A ortografia da maioria das línguas (e muito mais particularmente nas línguas que têm maiores probabilidades de ser escolhidas como internacionais) representa um verdadeiro suplício para o aprendiz: em uma palavra tal letra é pronunciada, em outra não é pronunciada ou o é de tal outro modo; em uma palavra tal som é representado de uma forma, em outra palavra já o é de outra forma... Anos inteiros um francês ou inglês tem de aprender para escrever regularmente em sua própria língua materna! Mudar radicalmente essa ortografia seria de todo impossível, porque uma quantidade imensa de palavras que só se diferençam de outras por nuances de pronúncia quase inapreciáveis, ou mesmo não o fazem de modo algum, se tornariam na escrita absolutamente indistinguíveis. A língua artificial deu a cada letra uma pronúncia clara, rigorosamente definida e sempre a mesma; graças a isso a questão ortográfica absolutamente não existe na língua artificial: depois de um quarto de hora de estudo de uma língua artificial (isto é, o simples conhecimento do alfabeto) pode-se tomar nela um ditado, enquanto em uma língua natural isso só se consegue após anos de trabalho difícil e enfadonho.

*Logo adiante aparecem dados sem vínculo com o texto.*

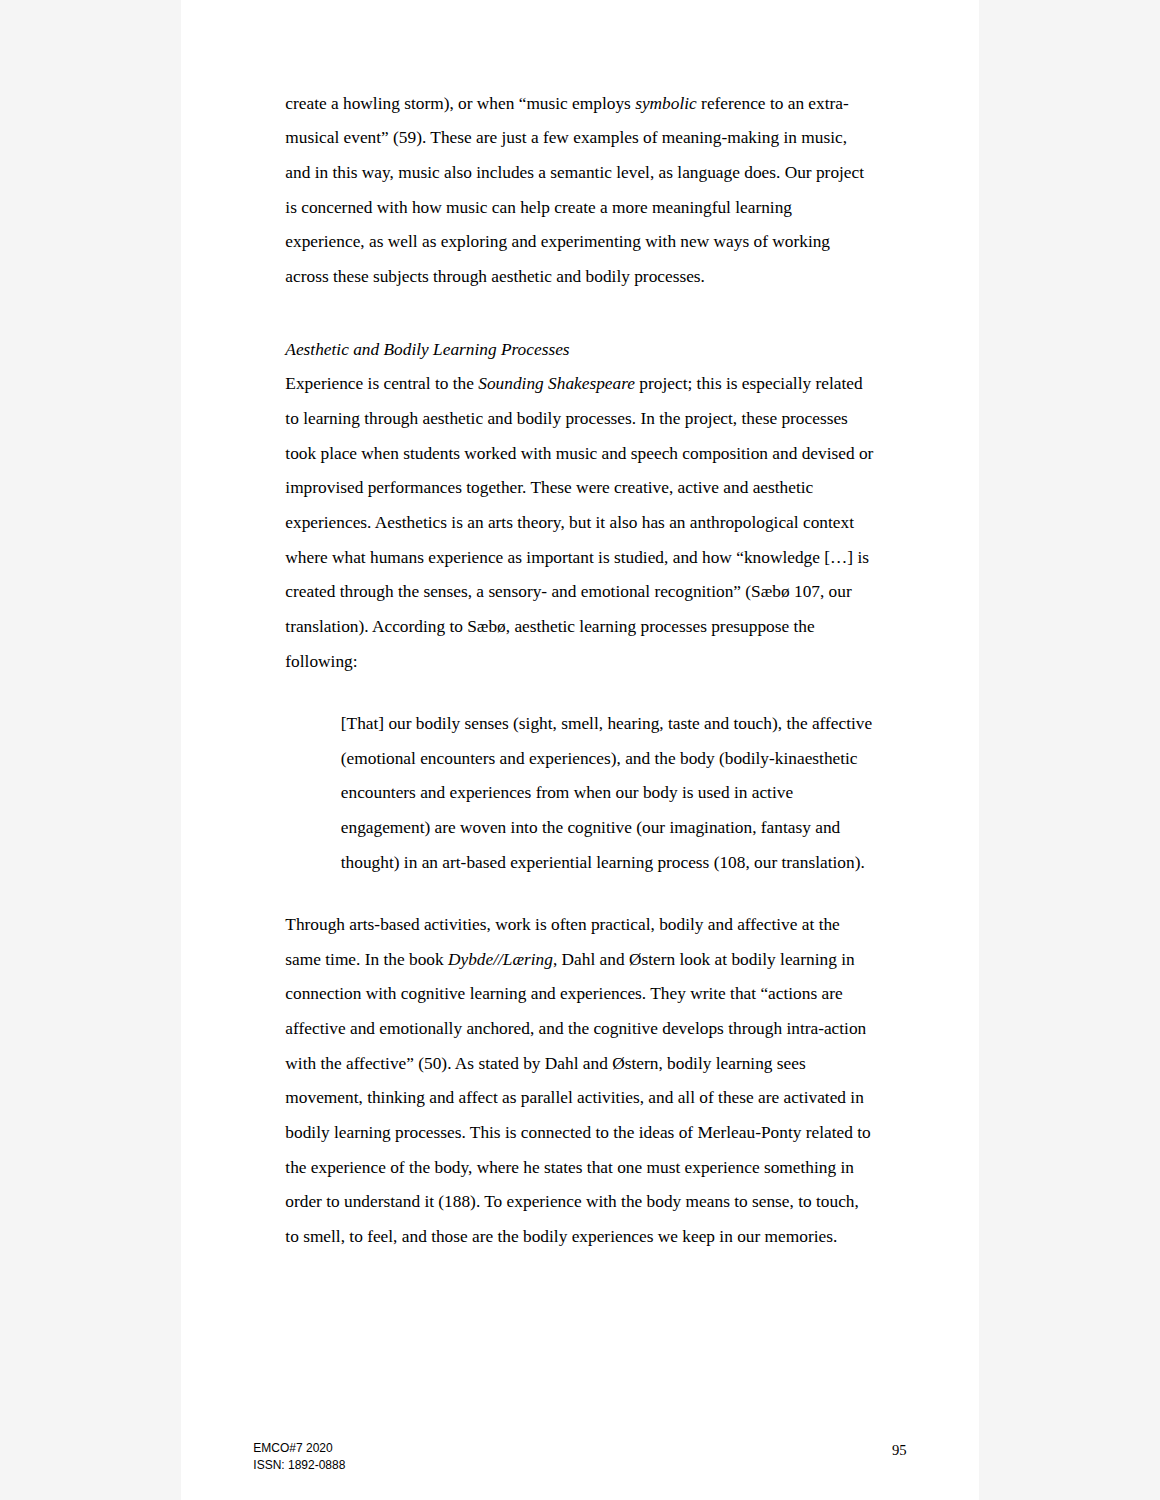create a howling storm), or when “music employs symbolic reference to an extra-musical event” (59). These are just a few examples of meaning-making in music, and in this way, music also includes a semantic level, as language does. Our project is concerned with how music can help create a more meaningful learning experience, as well as exploring and experimenting with new ways of working across these subjects through aesthetic and bodily processes.
Aesthetic and Bodily Learning Processes
Experience is central to the Sounding Shakespeare project; this is especially related to learning through aesthetic and bodily processes. In the project, these processes took place when students worked with music and speech composition and devised or improvised performances together. These were creative, active and aesthetic experiences. Aesthetics is an arts theory, but it also has an anthropological context where what humans experience as important is studied, and how “knowledge […] is created through the senses, a sensory- and emotional recognition” (Sæbø 107, our translation). According to Sæbø, aesthetic learning processes presuppose the following:
[That] our bodily senses (sight, smell, hearing, taste and touch), the affective (emotional encounters and experiences), and the body (bodily-kinaesthetic encounters and experiences from when our body is used in active engagement) are woven into the cognitive (our imagination, fantasy and thought) in an art-based experiential learning process (108, our translation).
Through arts-based activities, work is often practical, bodily and affective at the same time. In the book Dybde//Læring, Dahl and Østern look at bodily learning in connection with cognitive learning and experiences. They write that “actions are affective and emotionally anchored, and the cognitive develops through intra-action with the affective” (50). As stated by Dahl and Østern, bodily learning sees movement, thinking and affect as parallel activities, and all of these are activated in bodily learning processes. This is connected to the ideas of Merleau-Ponty related to the experience of the body, where he states that one must experience something in order to understand it (188). To experience with the body means to sense, to touch, to smell, to feel, and those are the bodily experiences we keep in our memories.
EMCO#7 2020
ISSN: 1892-0888
95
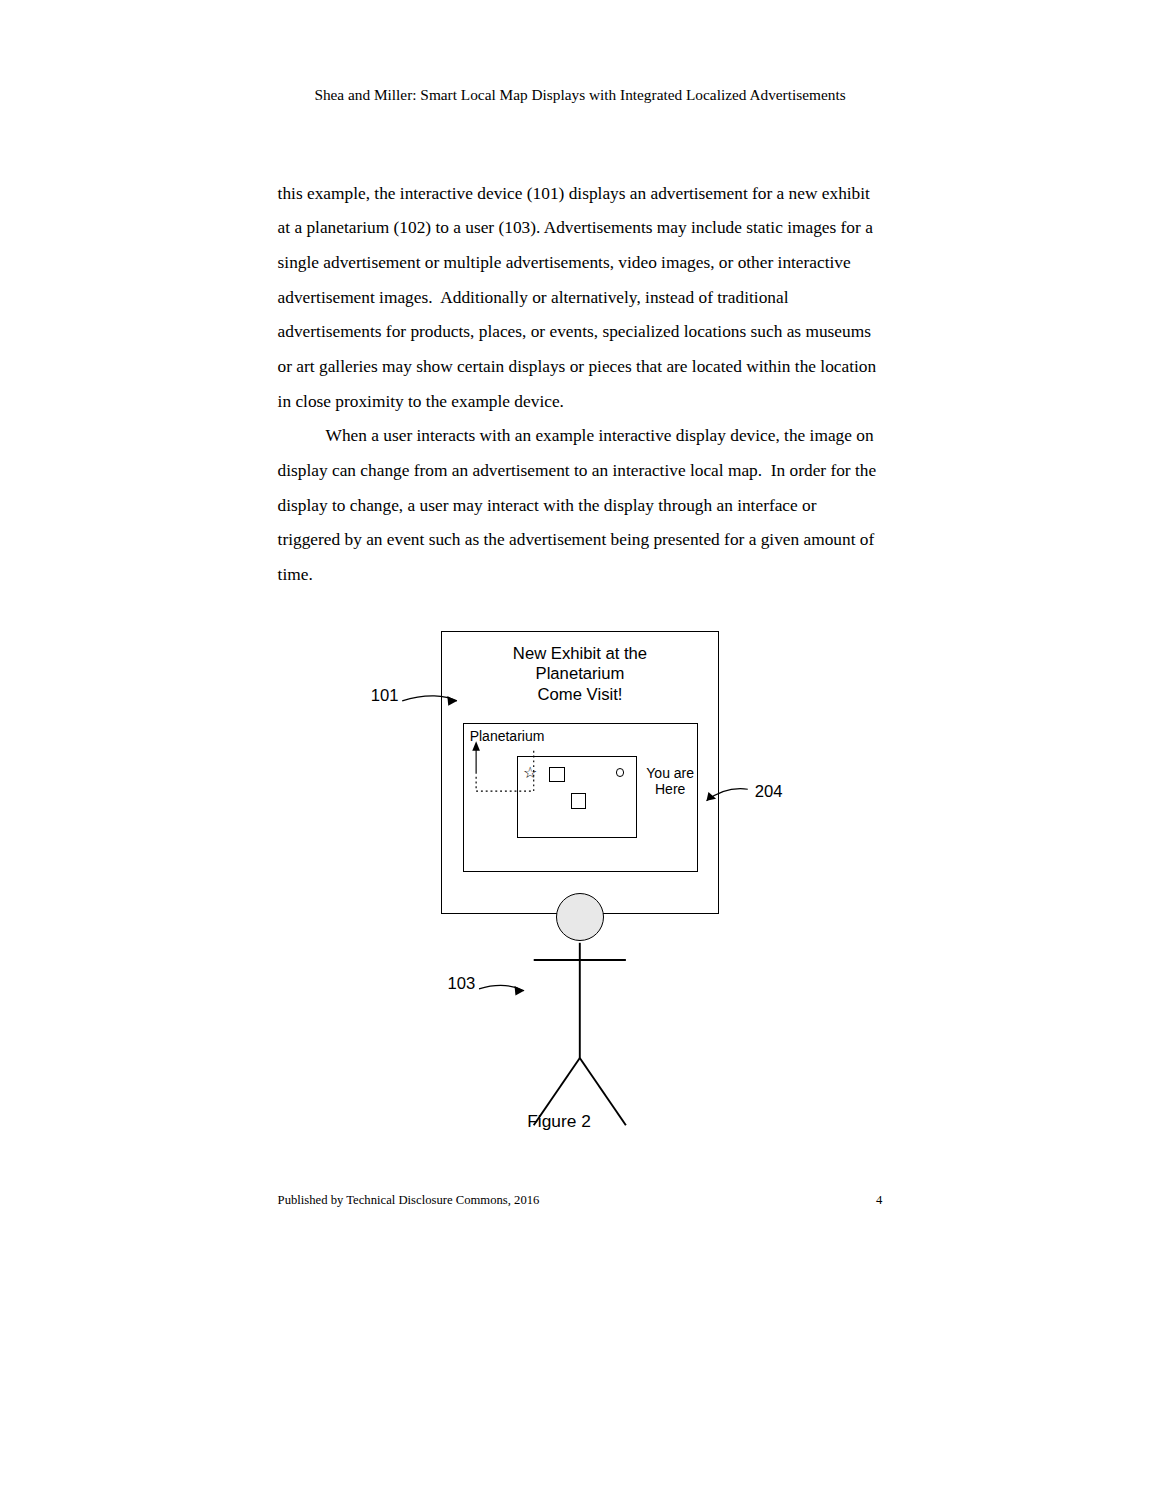Shea and Miller: Smart Local Map Displays with Integrated Localized Advertisements
this example, the interactive device (101) displays an advertisement for a new exhibit at a planetarium (102) to a user (103). Advertisements may include static images for a single advertisement or multiple advertisements, video images, or other interactive advertisement images. Additionally or alternatively, instead of traditional advertisements for products, places, or events, specialized locations such as museums or art galleries may show certain displays or pieces that are located within the location in close proximity to the example device.
When a user interacts with an example interactive display device, the image on display can change from an advertisement to an interactive local map. In order for the display to change, a user may interact with the display through an interface or triggered by an event such as the advertisement being presented for a given amount of time.
New Exhibit at the
Planetarium
Come Visit!
Planetarium
☆
You are
Here
101
204
103
Figure 2
Published by Technical Disclosure Commons, 2016
4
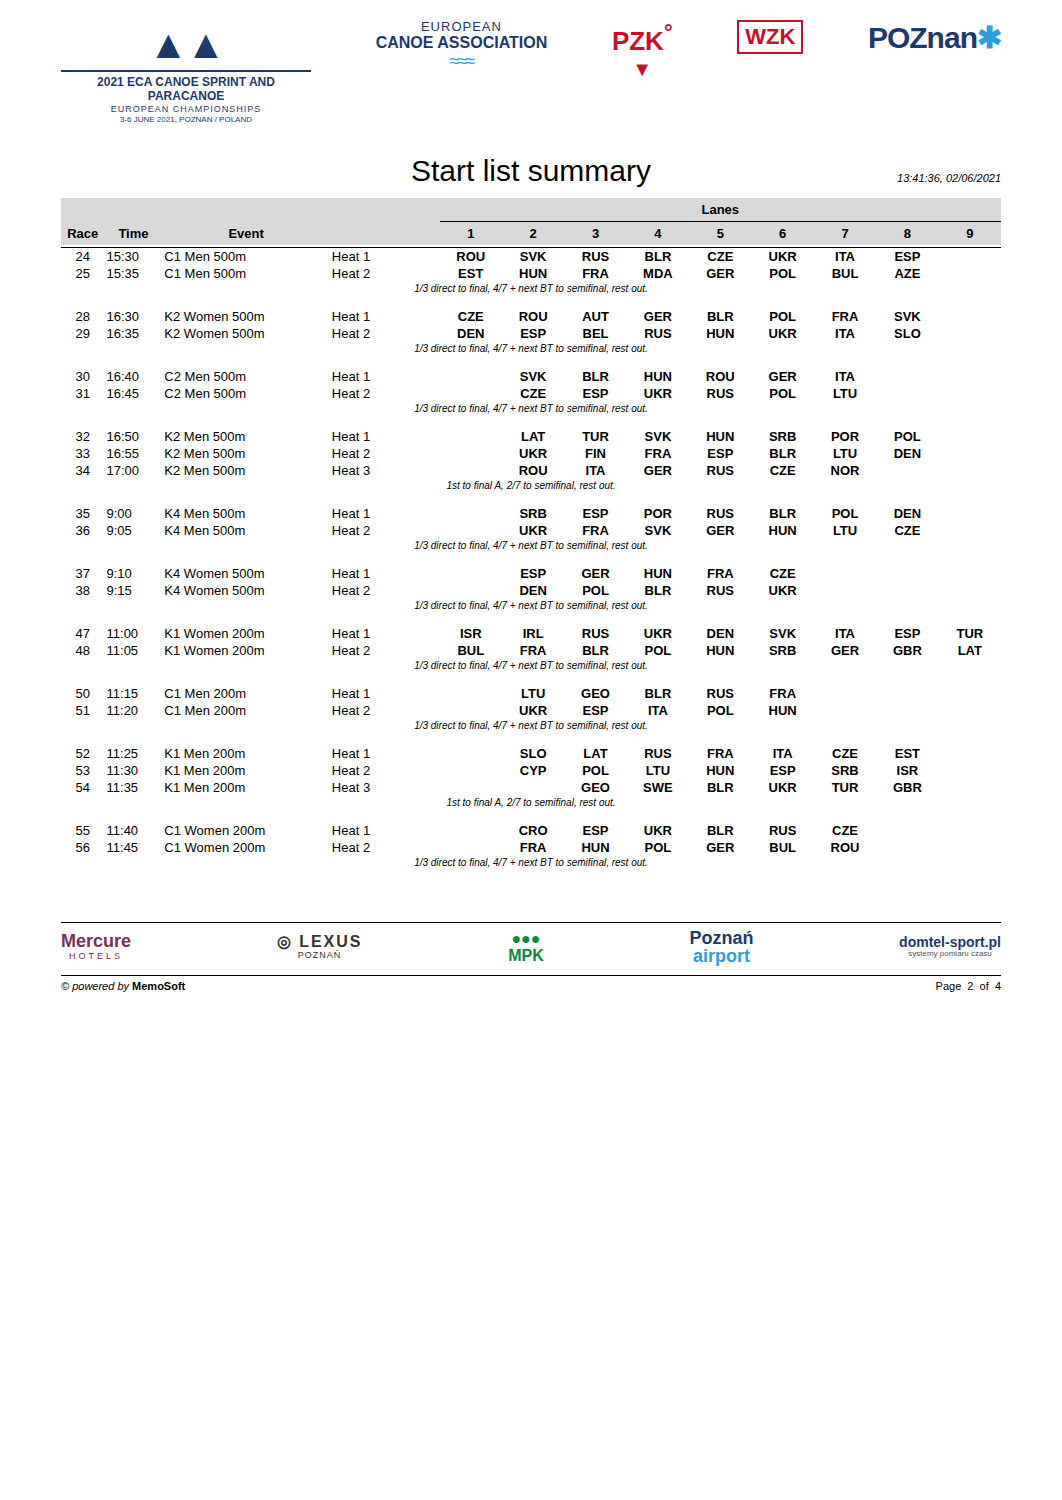▲▲
2021 ECA CANOE SPRINT AND PARACANOE
EUROPEAN CHAMPIONSHIPS
3-6 JUNE 2021, POZNAN / POLAND
EUROPEAN
CANOE ASSOCIATION
≈≈≈
PZK°
▼
WZK
POZnan✱
Start list summary
13:41:36, 02/06/2021
| | Lanes |
| --- | --- |
| Race | Time | Event | | 1 | 2 | 3 | 4 | 5 | 6 | 7 | 8 | 9 |
| 24 | 15:30 | C1 Men 500m | Heat 1 | ROU | SVK | RUS | BLR | CZE | UKR | ITA | ESP | |
| 25 | 15:35 | C1 Men 500m | Heat 2 | EST | HUN | FRA | MDA | GER | POL | BUL | AZE | |
| 1/3 direct to final, 4/7 + next BT to semifinal, rest out. |
| 28 | 16:30 | K2 Women 500m | Heat 1 | CZE | ROU | AUT | GER | BLR | POL | FRA | SVK | |
| 29 | 16:35 | K2 Women 500m | Heat 2 | DEN | ESP | BEL | RUS | HUN | UKR | ITA | SLO | |
| 1/3 direct to final, 4/7 + next BT to semifinal, rest out. |
| 30 | 16:40 | C2 Men 500m | Heat 1 | | SVK | BLR | HUN | ROU | GER | ITA | | |
| 31 | 16:45 | C2 Men 500m | Heat 2 | | CZE | ESP | UKR | RUS | POL | LTU | | |
| 1/3 direct to final, 4/7 + next BT to semifinal, rest out. |
| 32 | 16:50 | K2 Men 500m | Heat 1 | | LAT | TUR | SVK | HUN | SRB | POR | POL | |
| 33 | 16:55 | K2 Men 500m | Heat 2 | | UKR | FIN | FRA | ESP | BLR | LTU | DEN | |
| 34 | 17:00 | K2 Men 500m | Heat 3 | | ROU | ITA | GER | RUS | CZE | NOR | | |
| 1st to final A, 2/7 to semifinal, rest out. |
| 35 | 9:00 | K4 Men 500m | Heat 1 | | SRB | ESP | POR | RUS | BLR | POL | DEN | |
| 36 | 9:05 | K4 Men 500m | Heat 2 | | UKR | FRA | SVK | GER | HUN | LTU | CZE | |
| 1/3 direct to final, 4/7 + next BT to semifinal, rest out. |
| 37 | 9:10 | K4 Women 500m | Heat 1 | | ESP | GER | HUN | FRA | CZE | | | |
| 38 | 9:15 | K4 Women 500m | Heat 2 | | DEN | POL | BLR | RUS | UKR | | | |
| 1/3 direct to final, 4/7 + next BT to semifinal, rest out. |
| 47 | 11:00 | K1 Women 200m | Heat 1 | ISR | IRL | RUS | UKR | DEN | SVK | ITA | ESP | TUR |
| 48 | 11:05 | K1 Women 200m | Heat 2 | BUL | FRA | BLR | POL | HUN | SRB | GER | GBR | LAT |
| 1/3 direct to final, 4/7 + next BT to semifinal, rest out. |
| 50 | 11:15 | C1 Men 200m | Heat 1 | | LTU | GEO | BLR | RUS | FRA | | | |
| 51 | 11:20 | C1 Men 200m | Heat 2 | | UKR | ESP | ITA | POL | HUN | | | |
| 1/3 direct to final, 4/7 + next BT to semifinal, rest out. |
| 52 | 11:25 | K1 Men 200m | Heat 1 | | SLO | LAT | RUS | FRA | ITA | CZE | EST | |
| 53 | 11:30 | K1 Men 200m | Heat 2 | | CYP | POL | LTU | HUN | ESP | SRB | ISR | |
| 54 | 11:35 | K1 Men 200m | Heat 3 | | | GEO | SWE | BLR | UKR | TUR | GBR | |
| 1st to final A, 2/7 to semifinal, rest out. |
| 55 | 11:40 | C1 Women 200m | Heat 1 | | CRO | ESP | UKR | BLR | RUS | CZE | | |
| 56 | 11:45 | C1 Women 200m | Heat 2 | | FRA | HUN | POL | GER | BUL | ROU | | |
| 1/3 direct to final, 4/7 + next BT to semifinal, rest out. |
Mercure
HOTELS
◎ LEXUS
POZNAŃ
●●●
MPK
Poznań
airport
domtel-sport.pl
systemy pomiaru czasu
© powered by MemoSoft
Page 2 of 4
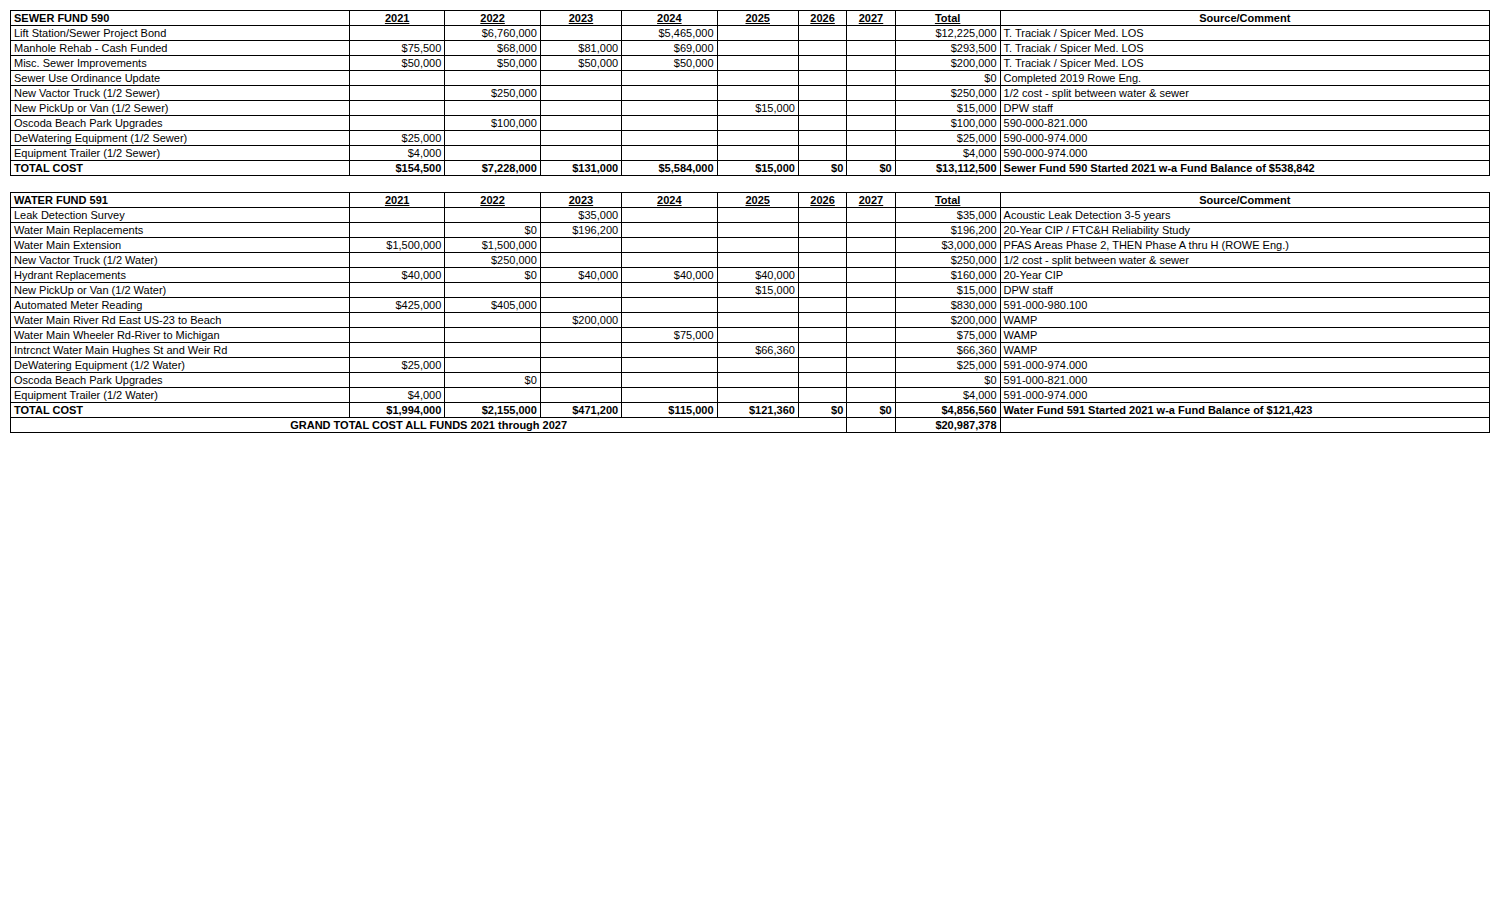| SEWER FUND 590 | 2021 | 2022 | 2023 | 2024 | 2025 | 2026 | 2027 | Total | Source/Comment |
| Lift Station/Sewer Project Bond | | $6,760,000 | | $5,465,000 | | | | $12,225,000 | T. Traciak / Spicer Med. LOS |
| Manhole Rehab - Cash Funded | $75,500 | $68,000 | $81,000 | $69,000 | | | | $293,500 | T. Traciak / Spicer Med. LOS |
| Misc. Sewer Improvements | $50,000 | $50,000 | $50,000 | $50,000 | | | | $200,000 | T. Traciak / Spicer Med. LOS |
| Sewer Use Ordinance Update | | | | | | | | $0 | Completed 2019 Rowe Eng. |
| New Vactor Truck (1/2 Sewer) | | $250,000 | | | | | | $250,000 | 1/2 cost - split between water & sewer |
| New PickUp or Van (1/2 Sewer) | | | | | $15,000 | | | $15,000 | DPW staff |
| Oscoda Beach Park Upgrades | | $100,000 | | | | | | $100,000 | 590-000-821.000 |
| DeWatering Equipment (1/2 Sewer) | $25,000 | | | | | | | $25,000 | 590-000-974.000 |
| Equipment Trailer (1/2 Sewer) | $4,000 | | | | | | | $4,000 | 590-000-974.000 |
| TOTAL COST | $154,500 | $7,228,000 | $131,000 | $5,584,000 | $15,000 | $0 | $0 | $13,112,500 | Sewer Fund 590 Started 2021 w-a Fund Balance of $538,842 |
| WATER FUND 591 | 2021 | 2022 | 2023 | 2024 | 2025 | 2026 | 2027 | Total | Source/Comment |
| Leak Detection Survey | | | $35,000 | | | | | $35,000 | Acoustic Leak Detection 3-5 years |
| Water Main Replacements | | $0 | $196,200 | | | | | $196,200 | 20-Year CIP / FTC&H Reliability Study |
| Water Main Extension | $1,500,000 | $1,500,000 | | | | | | $3,000,000 | PFAS Areas Phase 2, THEN Phase A thru H (ROWE Eng.) |
| New Vactor Truck (1/2 Water) | | $250,000 | | | | | | $250,000 | 1/2 cost - split between water & sewer |
| Hydrant Replacements | $40,000 | $0 | $40,000 | $40,000 | $40,000 | | | $160,000 | 20-Year CIP |
| New PickUp or Van (1/2 Water) | | | | | $15,000 | | | $15,000 | DPW staff |
| Automated Meter Reading | $425,000 | $405,000 | | | | | | $830,000 | 591-000-980.100 |
| Water Main River Rd East US-23 to Beach | | | $200,000 | | | | | $200,000 | WAMP |
| Water Main Wheeler Rd-River to Michigan | | | | $75,000 | | | | $75,000 | WAMP |
| Intrcnct Water Main Hughes St and Weir Rd | | | | | $66,360 | | | $66,360 | WAMP |
| DeWatering Equipment (1/2 Water) | $25,000 | | | | | | | $25,000 | 591-000-974.000 |
| Oscoda Beach Park Upgrades | | $0 | | | | | | $0 | 591-000-821.000 |
| Equipment Trailer (1/2 Water) | $4,000 | | | | | | | $4,000 | 591-000-974.000 |
| TOTAL COST | $1,994,000 | $2,155,000 | $471,200 | $115,000 | $121,360 | $0 | $0 | $4,856,560 | Water Fund 591 Started 2021 w-a Fund Balance of $121,423 |
| GRAND TOTAL COST ALL FUNDS 2021 through 2027 | | $20,987,378 | |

Já por estes poucos exemplos, que acabamos de dar, os senhores podem ter uma idéia da imensa facilidade que a intervenção da arte consciente proporciona à língua. Claro que poderíamos citar uma infinidade de outros exemplos, porque a cada passo se encontram nas línguas naturais enormes dificuldades e confusões que em uma língua artificial são abolidas como carga inútil, ou ficam reduzidas a uma ou duas regrinhas ou partículas, sem o mínimo prejuízo para a flexibilidade, riqueza e precisão da língua. Contudo não falaremos nisso, e só diremos que a gramática completa do Esperanto consiste em dezeseis regras breves, que qualquer pessoa pode aprender perfeitamente em meia hora! Depois de meia hora de estudo de Esperanto, o estudante já o sabe de tal sorte que só lhe resta o trabalho simples e fácil de adquirir vocabulário. Para compreender e avaliar o significado disso, imagine-se que os senhores tenham cometido o aprendizado de uma língua natural e que após alguns anos de trabalho paciente hajam chegado a possuir a construção da língua com perfeição, estando certos de que jamais poderão cometer na língua nenhum erro de ortografia ou gramática e de agora em diante só necessitando aprender o máximo de vocabulário possível: os senhores já se sentirão felizes e dirão que a parte mais difícil e enfadonha do trabalho está terminada... Não é verdade? No Esperanto os senhores teriam alcançado realmente esse resultado depois de meia hora de trabalho!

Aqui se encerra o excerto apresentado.